An old (rather easy) contest problem reads as follows:
Each point in a plane is painted one of two colors. Prove that there exist two points exactly one unit apart that are the same color.
This proof can be easily written by constructing an equilateral triangle of side length $1$ unit and asserting that it is impossible for the colors of all three vertices to be pairwise unequal.
However, I was curious about the trickier problem
Each point in a plane is painted one of three colors. Do there exist two points exactly one unit apart that are the same color?
...now, if this happened in $3$-space, I could construct a tetrahedron... but I can't do this in $2$-space. Does this not work with three colors, or is the proof just more complicated? If it doesn't work, how can I construct a counterexample?
We can prove this by finding a more complicated set of points that cannot be colored. One example is known as the Moser spindle:
(The lines mark points that are one unit apart.)
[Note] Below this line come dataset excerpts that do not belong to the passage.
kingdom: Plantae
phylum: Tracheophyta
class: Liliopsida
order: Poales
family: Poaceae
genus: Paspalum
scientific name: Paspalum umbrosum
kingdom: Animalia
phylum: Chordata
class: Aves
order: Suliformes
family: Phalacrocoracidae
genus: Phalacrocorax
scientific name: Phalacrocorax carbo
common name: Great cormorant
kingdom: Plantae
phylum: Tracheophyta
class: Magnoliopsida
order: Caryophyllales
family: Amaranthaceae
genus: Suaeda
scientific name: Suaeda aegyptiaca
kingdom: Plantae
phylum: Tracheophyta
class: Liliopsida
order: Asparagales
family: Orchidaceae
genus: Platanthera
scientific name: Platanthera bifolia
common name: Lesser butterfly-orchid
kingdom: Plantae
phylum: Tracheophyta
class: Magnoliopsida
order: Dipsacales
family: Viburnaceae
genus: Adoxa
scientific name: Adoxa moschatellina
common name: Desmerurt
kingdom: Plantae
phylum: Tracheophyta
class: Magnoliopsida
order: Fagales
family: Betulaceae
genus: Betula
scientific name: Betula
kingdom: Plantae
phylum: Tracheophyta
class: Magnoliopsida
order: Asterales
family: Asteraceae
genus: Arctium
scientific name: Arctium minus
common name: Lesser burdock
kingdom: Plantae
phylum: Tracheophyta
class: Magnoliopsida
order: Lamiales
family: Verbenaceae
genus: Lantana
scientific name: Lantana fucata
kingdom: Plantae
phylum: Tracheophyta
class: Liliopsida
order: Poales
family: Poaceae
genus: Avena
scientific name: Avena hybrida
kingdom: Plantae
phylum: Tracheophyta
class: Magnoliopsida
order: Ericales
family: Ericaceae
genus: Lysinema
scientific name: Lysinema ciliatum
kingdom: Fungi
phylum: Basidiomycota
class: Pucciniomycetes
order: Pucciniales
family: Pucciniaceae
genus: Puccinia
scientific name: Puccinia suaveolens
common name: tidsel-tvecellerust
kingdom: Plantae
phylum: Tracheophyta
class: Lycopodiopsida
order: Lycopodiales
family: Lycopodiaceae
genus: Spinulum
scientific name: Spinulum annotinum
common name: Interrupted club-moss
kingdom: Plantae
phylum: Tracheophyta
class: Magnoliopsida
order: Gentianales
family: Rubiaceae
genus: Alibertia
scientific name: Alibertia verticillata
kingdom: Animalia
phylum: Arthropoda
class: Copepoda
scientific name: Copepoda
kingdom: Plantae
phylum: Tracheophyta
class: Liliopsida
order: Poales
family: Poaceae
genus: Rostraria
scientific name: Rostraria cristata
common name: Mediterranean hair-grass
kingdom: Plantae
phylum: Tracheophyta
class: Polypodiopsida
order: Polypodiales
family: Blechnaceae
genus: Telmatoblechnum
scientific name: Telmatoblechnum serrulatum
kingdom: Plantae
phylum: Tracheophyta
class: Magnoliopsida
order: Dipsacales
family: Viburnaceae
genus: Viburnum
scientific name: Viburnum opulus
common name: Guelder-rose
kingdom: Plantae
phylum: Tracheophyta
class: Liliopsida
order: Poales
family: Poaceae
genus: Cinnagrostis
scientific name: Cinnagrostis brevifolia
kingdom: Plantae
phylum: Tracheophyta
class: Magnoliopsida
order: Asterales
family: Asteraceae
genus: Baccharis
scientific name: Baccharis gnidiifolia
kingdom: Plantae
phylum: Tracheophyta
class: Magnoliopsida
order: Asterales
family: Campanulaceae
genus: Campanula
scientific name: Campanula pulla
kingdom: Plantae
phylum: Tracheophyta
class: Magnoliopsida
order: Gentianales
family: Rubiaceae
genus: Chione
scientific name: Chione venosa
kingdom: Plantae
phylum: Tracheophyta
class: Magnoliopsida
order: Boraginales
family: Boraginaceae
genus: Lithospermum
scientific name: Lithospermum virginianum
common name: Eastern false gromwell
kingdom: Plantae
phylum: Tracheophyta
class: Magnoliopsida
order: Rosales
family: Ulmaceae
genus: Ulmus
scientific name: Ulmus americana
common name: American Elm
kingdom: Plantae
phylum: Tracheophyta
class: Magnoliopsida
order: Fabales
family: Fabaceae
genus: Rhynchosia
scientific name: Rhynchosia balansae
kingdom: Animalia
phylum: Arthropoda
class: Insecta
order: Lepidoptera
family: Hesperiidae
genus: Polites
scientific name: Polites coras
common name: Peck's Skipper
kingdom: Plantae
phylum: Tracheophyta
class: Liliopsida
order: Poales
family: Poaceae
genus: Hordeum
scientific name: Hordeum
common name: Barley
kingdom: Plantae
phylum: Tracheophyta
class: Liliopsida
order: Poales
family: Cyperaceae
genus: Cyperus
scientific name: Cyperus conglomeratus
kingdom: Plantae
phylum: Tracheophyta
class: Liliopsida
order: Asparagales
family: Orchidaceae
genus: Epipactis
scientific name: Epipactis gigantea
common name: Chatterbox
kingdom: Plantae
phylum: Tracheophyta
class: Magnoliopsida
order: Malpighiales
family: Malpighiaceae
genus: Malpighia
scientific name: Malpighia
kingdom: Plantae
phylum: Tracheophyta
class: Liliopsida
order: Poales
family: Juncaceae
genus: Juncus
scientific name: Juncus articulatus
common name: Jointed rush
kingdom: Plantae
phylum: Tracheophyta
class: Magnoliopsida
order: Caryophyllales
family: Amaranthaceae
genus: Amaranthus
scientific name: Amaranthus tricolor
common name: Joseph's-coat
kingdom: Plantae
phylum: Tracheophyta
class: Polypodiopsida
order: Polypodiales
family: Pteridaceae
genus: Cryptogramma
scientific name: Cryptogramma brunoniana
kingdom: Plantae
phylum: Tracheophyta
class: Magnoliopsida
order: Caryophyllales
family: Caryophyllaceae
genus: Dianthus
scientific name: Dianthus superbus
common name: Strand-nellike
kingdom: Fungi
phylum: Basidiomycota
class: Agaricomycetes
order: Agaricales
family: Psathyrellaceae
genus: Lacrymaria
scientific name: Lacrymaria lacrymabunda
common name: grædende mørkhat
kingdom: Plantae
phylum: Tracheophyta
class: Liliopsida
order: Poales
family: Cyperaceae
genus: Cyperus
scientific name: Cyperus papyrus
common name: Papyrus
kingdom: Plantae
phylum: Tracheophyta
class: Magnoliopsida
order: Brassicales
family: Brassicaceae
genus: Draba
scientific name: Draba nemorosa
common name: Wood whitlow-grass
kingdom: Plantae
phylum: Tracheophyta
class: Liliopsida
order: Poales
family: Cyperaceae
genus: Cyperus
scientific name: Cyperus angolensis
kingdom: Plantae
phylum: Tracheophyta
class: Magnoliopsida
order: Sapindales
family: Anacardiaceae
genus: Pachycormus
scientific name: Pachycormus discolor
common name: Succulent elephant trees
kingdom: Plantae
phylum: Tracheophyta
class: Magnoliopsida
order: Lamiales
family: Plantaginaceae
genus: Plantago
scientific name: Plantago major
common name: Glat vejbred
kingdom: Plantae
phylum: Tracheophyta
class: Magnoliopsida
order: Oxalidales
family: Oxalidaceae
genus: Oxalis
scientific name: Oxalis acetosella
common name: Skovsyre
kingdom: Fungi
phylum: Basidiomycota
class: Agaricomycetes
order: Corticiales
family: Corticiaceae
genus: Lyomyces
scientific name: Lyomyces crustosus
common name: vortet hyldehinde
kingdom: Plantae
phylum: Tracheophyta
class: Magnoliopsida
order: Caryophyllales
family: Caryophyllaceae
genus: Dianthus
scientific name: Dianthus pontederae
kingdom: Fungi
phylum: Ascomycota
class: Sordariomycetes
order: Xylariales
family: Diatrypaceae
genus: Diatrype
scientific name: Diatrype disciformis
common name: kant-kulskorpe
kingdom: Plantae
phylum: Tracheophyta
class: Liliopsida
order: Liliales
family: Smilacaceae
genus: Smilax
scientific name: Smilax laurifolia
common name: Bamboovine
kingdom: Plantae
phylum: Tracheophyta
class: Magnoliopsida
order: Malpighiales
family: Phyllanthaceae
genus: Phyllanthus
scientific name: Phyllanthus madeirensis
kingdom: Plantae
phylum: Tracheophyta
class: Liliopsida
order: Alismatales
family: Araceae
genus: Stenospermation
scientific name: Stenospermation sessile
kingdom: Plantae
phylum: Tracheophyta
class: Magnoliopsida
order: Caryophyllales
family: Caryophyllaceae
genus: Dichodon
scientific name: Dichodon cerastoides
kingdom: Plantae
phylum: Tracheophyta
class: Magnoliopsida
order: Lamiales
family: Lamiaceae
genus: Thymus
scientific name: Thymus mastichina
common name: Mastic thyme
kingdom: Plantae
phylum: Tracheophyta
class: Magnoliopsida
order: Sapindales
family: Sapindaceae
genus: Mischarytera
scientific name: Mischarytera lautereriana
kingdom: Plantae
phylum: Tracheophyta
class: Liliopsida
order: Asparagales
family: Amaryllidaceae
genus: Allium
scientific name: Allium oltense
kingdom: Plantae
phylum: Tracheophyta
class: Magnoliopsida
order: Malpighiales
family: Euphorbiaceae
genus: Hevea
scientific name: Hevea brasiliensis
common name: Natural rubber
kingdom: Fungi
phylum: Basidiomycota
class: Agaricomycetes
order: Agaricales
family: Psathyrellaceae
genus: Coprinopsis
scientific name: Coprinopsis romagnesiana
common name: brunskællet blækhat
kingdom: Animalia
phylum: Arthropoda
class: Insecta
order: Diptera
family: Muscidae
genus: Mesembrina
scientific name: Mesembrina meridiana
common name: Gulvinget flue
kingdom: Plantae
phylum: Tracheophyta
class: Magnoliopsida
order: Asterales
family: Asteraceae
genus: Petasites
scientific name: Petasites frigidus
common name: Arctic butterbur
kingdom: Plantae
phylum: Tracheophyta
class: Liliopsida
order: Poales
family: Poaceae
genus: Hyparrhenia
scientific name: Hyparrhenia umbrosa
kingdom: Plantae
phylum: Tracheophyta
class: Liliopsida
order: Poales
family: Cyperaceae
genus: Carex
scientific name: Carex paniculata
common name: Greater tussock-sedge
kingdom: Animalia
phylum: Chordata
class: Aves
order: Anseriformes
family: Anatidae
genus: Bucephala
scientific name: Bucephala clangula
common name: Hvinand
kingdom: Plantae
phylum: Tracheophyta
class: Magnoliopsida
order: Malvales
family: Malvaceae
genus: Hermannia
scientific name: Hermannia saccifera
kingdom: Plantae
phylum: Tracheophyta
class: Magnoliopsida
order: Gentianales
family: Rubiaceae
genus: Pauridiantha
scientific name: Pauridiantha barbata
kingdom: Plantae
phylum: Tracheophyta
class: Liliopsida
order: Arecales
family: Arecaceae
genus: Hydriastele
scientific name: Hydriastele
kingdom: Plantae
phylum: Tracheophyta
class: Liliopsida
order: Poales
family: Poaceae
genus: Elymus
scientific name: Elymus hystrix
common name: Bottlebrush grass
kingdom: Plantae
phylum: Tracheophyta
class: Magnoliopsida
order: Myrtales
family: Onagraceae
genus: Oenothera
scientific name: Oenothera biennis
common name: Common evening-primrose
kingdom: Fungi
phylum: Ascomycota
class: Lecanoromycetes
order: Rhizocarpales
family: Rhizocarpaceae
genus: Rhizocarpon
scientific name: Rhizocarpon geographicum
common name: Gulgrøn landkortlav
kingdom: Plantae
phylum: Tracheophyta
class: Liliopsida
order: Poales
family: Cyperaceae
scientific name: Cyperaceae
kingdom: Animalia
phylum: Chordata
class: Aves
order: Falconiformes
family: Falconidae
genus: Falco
Suppose we try to color these seven points with three colors. Color the point $4$ at the top of the diagram one of them - say, red. Then $3$ and $6$ have to be different both from $4$ and from each other. If we color them blue and green, then $2$ cannot be blue or green, so $2$ has to be red again: same as $4$.
Similarly, we can show that $1$ has to be the same color as $4$. But $1$ and $2$ are also exactly one unit apart, so they must be different colors! Therefore we can't color these seven points (and definitely can't color $\mathbb R^2$) with three colors, without giving two points one unit apart the same color.